Inference on common trends in functional time series
Morten Ørregaard Nielsen, Won-Ki Seo, Dakyung Seong
TL;DR
The paper develops ADI, variance-ratio–based inference for unit roots and cointegration in time series valued in a Hilbert space, allowing for unknown, possibly infinite, ambient dimensions. By projecting onto a finite slack extractor and analyzing generalized eigenvalues of projected variance operators, it provides limit theory, sequential testing procedures, and eigenvalue-ratio estimators to determine the dimension of the nonstationary subspace and test subspace hypotheses, without relying on parametric VAR models. The authors establish asymptotic results for VR and inverse VR statistics, accommodate deterministic components, and demonstrate the approach with Monte Carlo simulations and empirical analyses of corporate yield curves and labor-market indices.

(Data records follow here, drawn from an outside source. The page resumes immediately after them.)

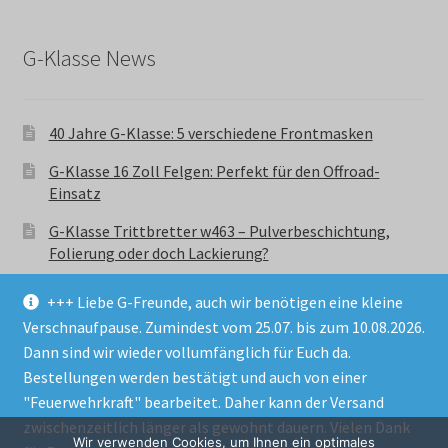
G-Klasse News
40 Jahre G-Klasse: 5 verschiedene Frontmasken
G-Klasse 16 Zoll Felgen: Perfekt für den Offroad-
Einsatz
G-Klasse Trittbretter w463 – Pulverbeschichtung,
Folierung oder doch Lackierung?
+++ Liebe G-Freunde, auch wir benötigen eine kleine
Verschnaufpause. Zumindest vom 25.07. bis zum 10.08.2026.
Dann sind wir wieder vollumfänglich für Euch da.
Bestellungen werden bestätigt und auch von einer
© GParts24 - G-Klasse w463 Trittbretter, Felgen,
"Feuerwehrkraft" bearbeitet. Daher kann der Versand
Ersatzteile & Zubebehör.
zwischenzeitlich länger als gewohnt dauern. Vielen Dank
Datenschutzerklärung
Wir verwenden Cookies, um Ihnen ein optimales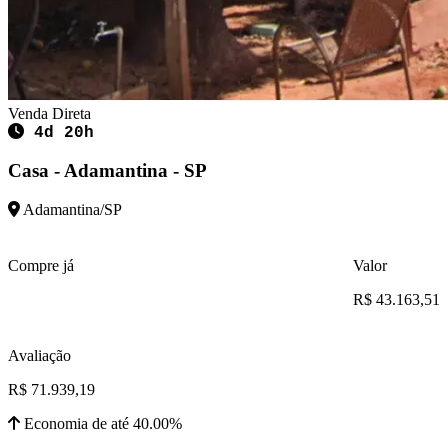
Venda Direta
4d 20h
Casa - Adamantina - SP
Adamantina/SP
Compre já
Valor
R$ 43.163,51
Avaliação
R$ 71.939,19
Economia de até 40.00%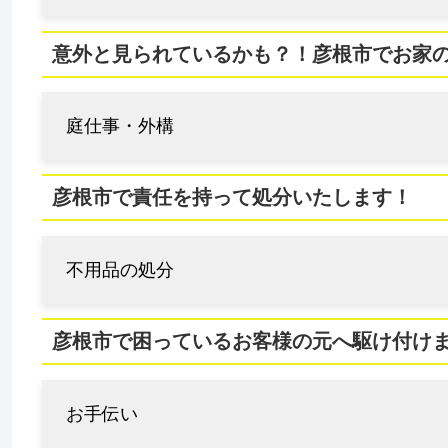
意外と見られているかも？！彦根市でお家
庭仕事・外構
彦根市で責任を持って処分いたします！
不用品の処分
彦根市で困っているお客様の元へ駆け付け
お手伝い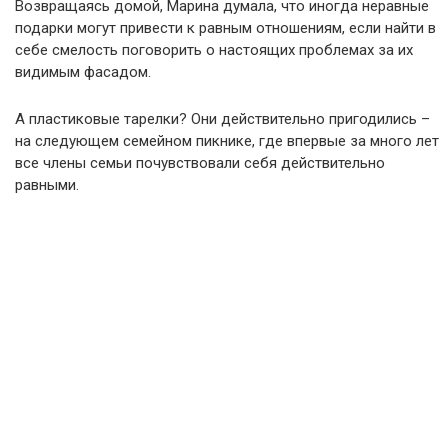
Возвращаясь домой, Марина думала, что иногда неравные
подарки могут привести к равным отношениям, если найти в
себе смелость поговорить о настоящих проблемах за их
видимым фасадом.
А пластиковые тарелки? Они действительно пригодились –
на следующем семейном пикнике, где впервые за много лет
все члены семьи почувствовали себя действительно
равными.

The work offers a versatile framework for nonstationary functional time series, high-dimensional cointegration, and nonstationary dynamic functional factor models, with practical guidance on implementation and interpretation in complex economic data.
Abstract
We study statistical inference on unit roots and cointegration for time series in a Hilbert space. We develop statistical inference on the number of common stochastic trends embedded in the time series, i.e., the dimension of the nonstationary subspace. We also consider tests of hypotheses on the nonstationary and stationary subspaces themselves. The Hilbert space can be of an arbitrarily large dimension, and our methods remain asymptotically valid even when the time series of interest takes values in a subspace of possibly unknown dimension. This has wide applicability in practice; for example, to cointegrated vector time series that are either high-dimensional or of finite dimension, to high-dimensional factor models that include a finite number of nonstationary factors, to cointegrated curve-valued (or function-valued) time series, and to nonstationary dynamic functional factor models. We include two empirical illustrations to the term structure of interest rates and labor market indices, respectively.